The 2014 70.3 World Championship was my thirty-ninth Half Ironman distance race. So, I’ve had some opportunities to figure out what works well for me and what does not over the years. I am a bit of a data dork and love to analyze my race data.
Race Day Numbers
My effort on race day is dictated by triangulating my perceived effort, heart rate, and power in that order. I have found that I need to ride to my own feel. If I get too hung up on a certain power number or heart rate, then I do not race as well. However, I do know my zones very well from my training. When I line up for a race, I know exactly what I am capable of. I may have a good day or a bad day, but I am not just guessing what I can do. So I keep a close eye on my numbers like Normalized Power® (NP®), heart rate, cadence, and speed throughout the race to see how I am riding. I have found that this helps me to stay patient at the beginning of the bike leg, when my legs are fresh and to stay focused in the middle to later sections. I have had a tendency to flake out a bit in the past and my effort has dipped due to the lack of focus.
Post Race Analysis
According to Hunter Allen and Andrew Coggan in their book, Training and Racing with a Power Meter, the optimal Intensity Factor® (IF®) range to race a Half Ironman is .83-.87. IF shows how intense your effort was as a percentage of your Functional Threshold Power (FTP).I have, personally, seen mine range from .76-.87 over the years.
Another one of the other parameters I look at after a race is the Variability Index (VI). VI indicates how smooth your power output was over the ride. The lower your VI, 1.0 being perfect, the more evenly your power production. Joe Friel has stated that an optimal VI for triathlons is 1.05 or below in order to run well off the bike. I have ranged between 1.00-1.08 during my Half Ironman events.
Data in Action
Here is a look at my data from the 2014 Ironman 70.3 World Championship in Mont Tremblant, Canada
My Intensity factor came in at .82 for this race. While slightly below what I normally see, I felt that I performed well on the day. I had gotten dunked during the start of the swim segment, which cost me a little bit of time. So, I knew I needed to ride well in order to be in a competitive position starting the run.
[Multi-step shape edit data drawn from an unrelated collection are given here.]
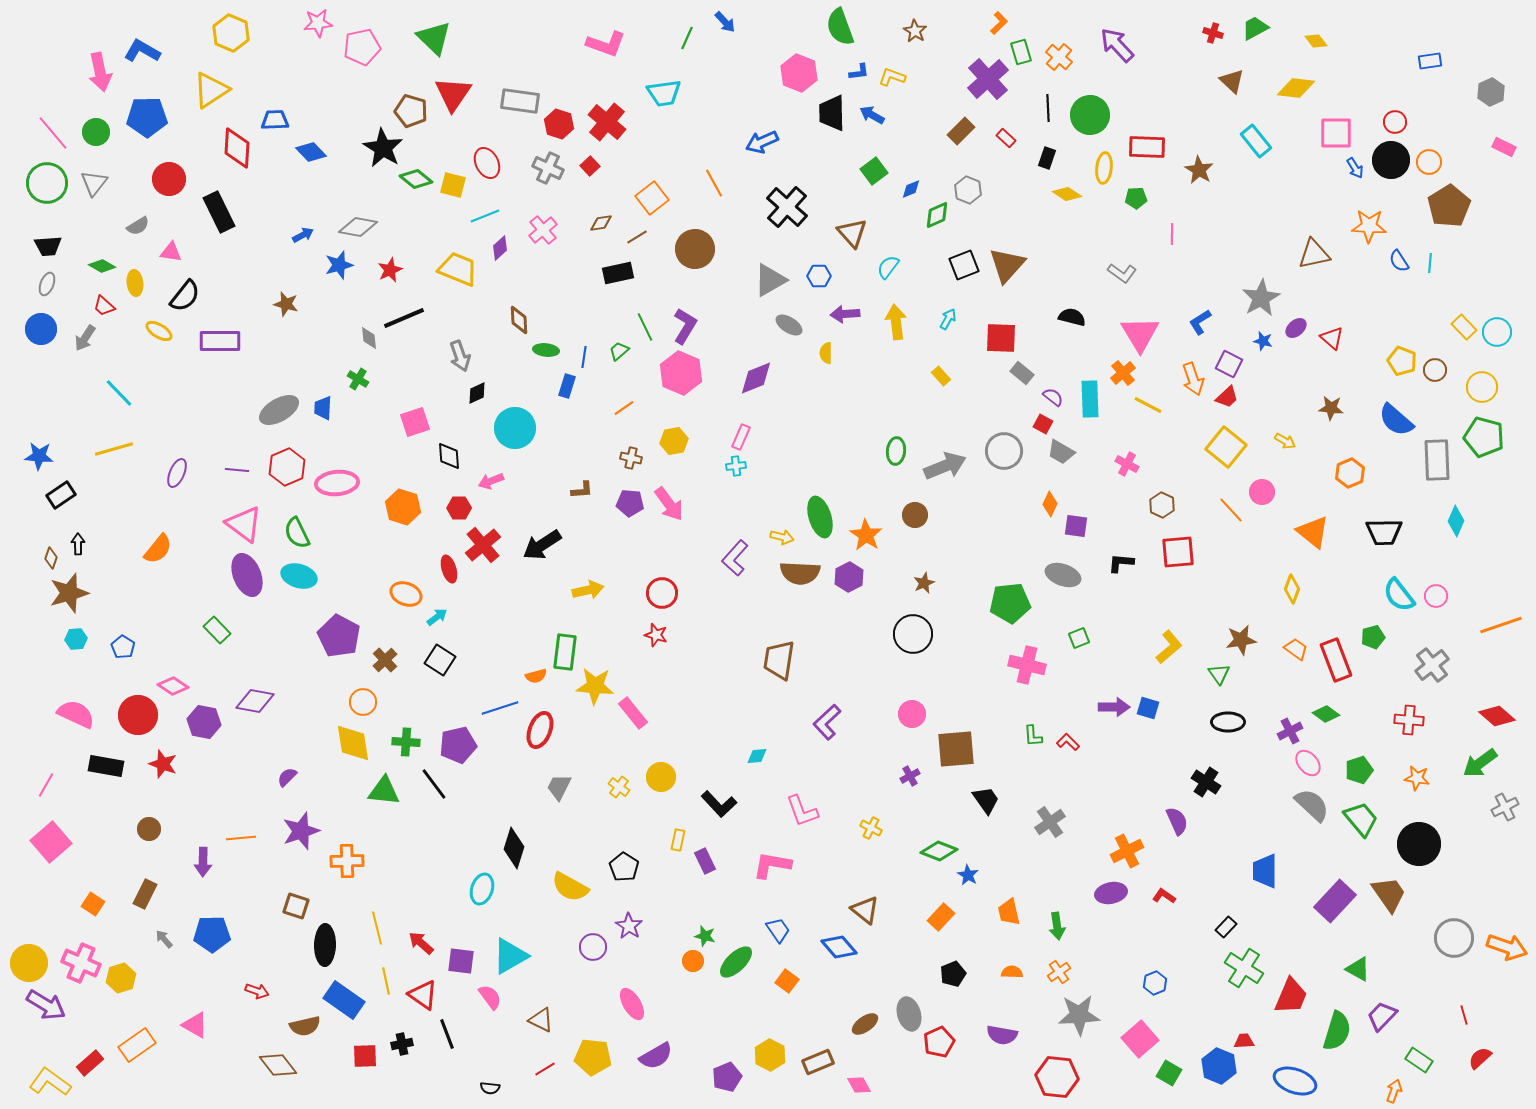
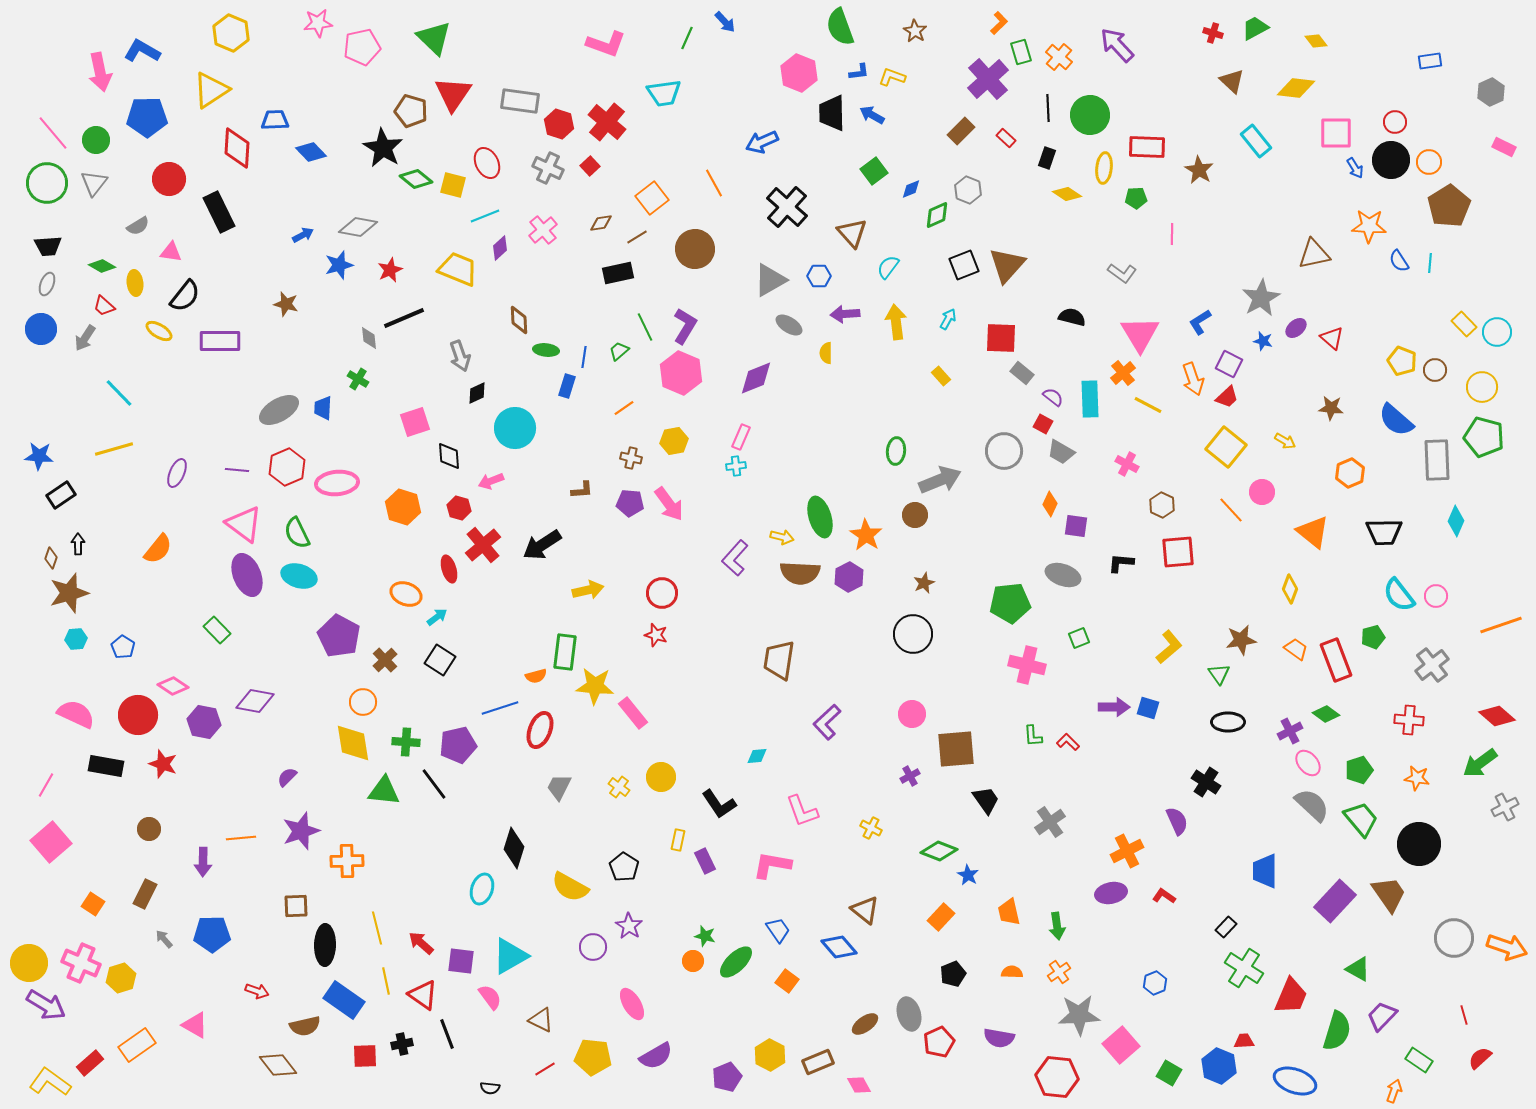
green circle at (96, 132): moved 8 px down
yellow rectangle at (1464, 327): moved 3 px up
gray arrow at (945, 466): moved 5 px left, 14 px down
red hexagon at (459, 508): rotated 15 degrees clockwise
yellow diamond at (1292, 589): moved 2 px left
black L-shape at (719, 804): rotated 9 degrees clockwise
brown square at (296, 906): rotated 20 degrees counterclockwise
purple semicircle at (1002, 1035): moved 3 px left, 3 px down
pink square at (1140, 1039): moved 19 px left, 6 px down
Each race is unique and the dynamics of the Mnt. Tremblant bike course were frustrating at times as packs formed and the tightness of the course design caused a few bottlenecks. In spite of these unfortunate situations, I was able to ride consistent and pretty much stuck to my game plan. I ended up with a variability index of 1.02 for the entire ride. However, even with the proper VI, my quads were very fatigued coming off of the bike as I pushed the last 7.5 kilometers as hard as I could. My goal was to create as much separation as possible during this hilly section.
The bike effort brought me into T2 first in my age group. I had an uncharacteristically slow transition and dropped two places coming out onto the run. I could see my competition right in front of me, but I could not match the leg speed of my competition. I ended up getting run down by another athlete and just barely held on for fourth place in the M40-44 bracket by four seconds on fifth place. There were some speedy runners for sure. I was happy with my effort on the day and really felt that I gave everything I had.
While my bike numbers indicated I should have been able to run well, I had used a couple of extra bullets that clearly affected me in hindsight. This illustrates that using numbers can help you make good decisions on race day, even if you gamble a bit. Racing is all about fitness, execution, and good decision making. Using data allows you to build on each of these elements. While my numbers were good, I gambled a bit and it was a good learning experience.